#### TEXT PROVIDED
____
Lanhee Chen: The one thing I would add here is that price transparency — however one defines it — should be coupled with better and more thorough information about provider quality. We have long struggled with a way to report quality measures that account for differences in underlying patient health and other factors, but there are a number of private-sector and nonprofit driven efforts that have made good progress on quality reporting in recent years. Whatever efforts there are to drive forward with transparency on the pricing side, we shouldn’t forget that those measures alone may not be enough to help consumers make truly educated decisions.

4. OK, Panel: Now What?

If it were up to you, what’s a politically viable first step you’d take to bring down health care costs right now?

Don Berwick: I’d like to give provider systems the flexibility to invest in care and supports that really help patients, instead of trapping the providers on the fee-for-service hamster wheel of continually increasing activity. So, continue bipartisan efforts to end fee-for-service payment wherever possible. The more we can orient payment toward a population-based system, the faster we can likely make progress. By “population-based” payment, I mean a range of options including capitated payments, global budgets and, generally, paying integrated care systems to take responsibility for the health of groups of enrollees over time.

Kate Baicker: I agree that moving away from fee-for-service and toward value-based payments would be a big step in the right direction. I’d also like to see the Cadillac tax implemented, to limit the regressive subsidy of expensive employer-based plans. This would both make our system both more progressive and more fair, and also promote higher-value health insurance plans.

 

Brian Blase: I agree with Kate that the Cadillac tax should be implemented, although I recommend a reform that would exempt contributions to health savings accounts from the tax thresholds — so we’re replacing a subsidy for third-party payment with a subsidy for personal accounts that employees own and control. More generally, Regina Herzlinger, the dean of the consumer-directed health reform movement has put it this way: “Choice supports competition, competition fuels innovation, and innovation is the only way to make things better and cheaper.” The Trump administration’s report I mentioned earlier has more than 50 recommendations to maximize choice and competition in health care. For politically possible steps in the near term, we should pursue real price transparency at the federal level, and at the state level we should encourage states to allow providers to practice to the top of their license and eliminate anti-competitive restrictions, like certificate-of-need laws.
____
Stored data
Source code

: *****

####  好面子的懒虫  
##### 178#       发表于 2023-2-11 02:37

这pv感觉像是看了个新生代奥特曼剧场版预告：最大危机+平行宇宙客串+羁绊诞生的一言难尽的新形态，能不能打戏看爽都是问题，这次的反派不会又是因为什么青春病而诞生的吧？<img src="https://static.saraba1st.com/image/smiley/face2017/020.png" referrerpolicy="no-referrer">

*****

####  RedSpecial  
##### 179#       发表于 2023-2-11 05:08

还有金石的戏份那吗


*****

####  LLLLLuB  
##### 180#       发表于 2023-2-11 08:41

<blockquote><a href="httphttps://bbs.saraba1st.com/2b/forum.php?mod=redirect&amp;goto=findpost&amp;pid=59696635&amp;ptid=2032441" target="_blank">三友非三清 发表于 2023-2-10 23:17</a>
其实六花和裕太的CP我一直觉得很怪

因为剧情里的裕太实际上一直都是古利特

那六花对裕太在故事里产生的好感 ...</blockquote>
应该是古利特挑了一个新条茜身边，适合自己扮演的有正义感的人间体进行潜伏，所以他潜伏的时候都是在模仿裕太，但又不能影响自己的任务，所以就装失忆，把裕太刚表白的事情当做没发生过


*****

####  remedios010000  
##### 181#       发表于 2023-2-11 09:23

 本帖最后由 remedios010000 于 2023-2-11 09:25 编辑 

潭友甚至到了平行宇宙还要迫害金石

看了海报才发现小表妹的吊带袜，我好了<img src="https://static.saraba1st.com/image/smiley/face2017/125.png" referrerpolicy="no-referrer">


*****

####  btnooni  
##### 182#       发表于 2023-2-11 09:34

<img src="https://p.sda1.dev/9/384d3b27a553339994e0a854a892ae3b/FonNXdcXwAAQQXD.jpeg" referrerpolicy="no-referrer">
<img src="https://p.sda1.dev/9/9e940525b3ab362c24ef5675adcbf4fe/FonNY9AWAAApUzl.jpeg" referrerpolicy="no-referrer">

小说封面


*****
____
#### WORK TASK 1
Reproduce word for word the stretch of the health care cost panel from "Lanhee Chen: The one" through "truly educated decisions.".
#### WORK TASK 2
Carry on the health care cost panel discussion past its final sentence.

#### WRITTEN ANSWER 1
Lanhee Chen: The one thing I would add here is that price transparency — however one defines it — should be coupled with better and more thorough information about provider quality. We have long struggled with a way to report quality measures that account for differences in underlying patient health and other factors, but there are a number of private-sector and nonprofit driven efforts that have made good progress on quality reporting in recent years. Whatever efforts there are to drive forward with transparency on the pricing side, we shouldn’t forget that those measures alone may not be enough to help consumers make truly educated decisions.

#### WRITTEN ANSWER 2
 

Sherry GliedMedicaid for all! Give all Americans access to a low-cost health care option, as is done in Australia. That will put downward pressure on prices across the system, because providers will know that if they charge too much, patients will revert to public insurance.

 

Kate Baicker: When it comes to Medicare for All, my colleagues Mark Shepard, Jon Skinner and I have some new analysis suggesting that a “one size fits all” Medicare-type program is increasingly unsustainable as medical technology advances, income disparities rise and taxes increase. A workable alternative would be a more basic universal insurance package that people could then choose to “top up” if they wanted — more like “Medicaid for All” (thanks for the setup, Sherry!). That has the potential to make our health care spending more efficient in a way that can benefit both high- and low-income people.

 

Brian Blase: Without knowing the details, I like Kate’s proposal. I’ve long argued that we should send public subsidies directly to people and let them choose how they want to finance their health care, rather than sending subsidies directly to insurance companies or health care providers.

 

Lanhee Chen: I think there is bipartisan agreement around the need to move away from fee-for-service arrangements, but the devil is in the details. Similarly, bipartisan thinkers and analysts generally agree on the benefits of limiting the tax subsidy for employer-sponsored health insurance — but politically it’s hard to imagine too many politicians coming out to defend the Cadillac tax or supporting other limits.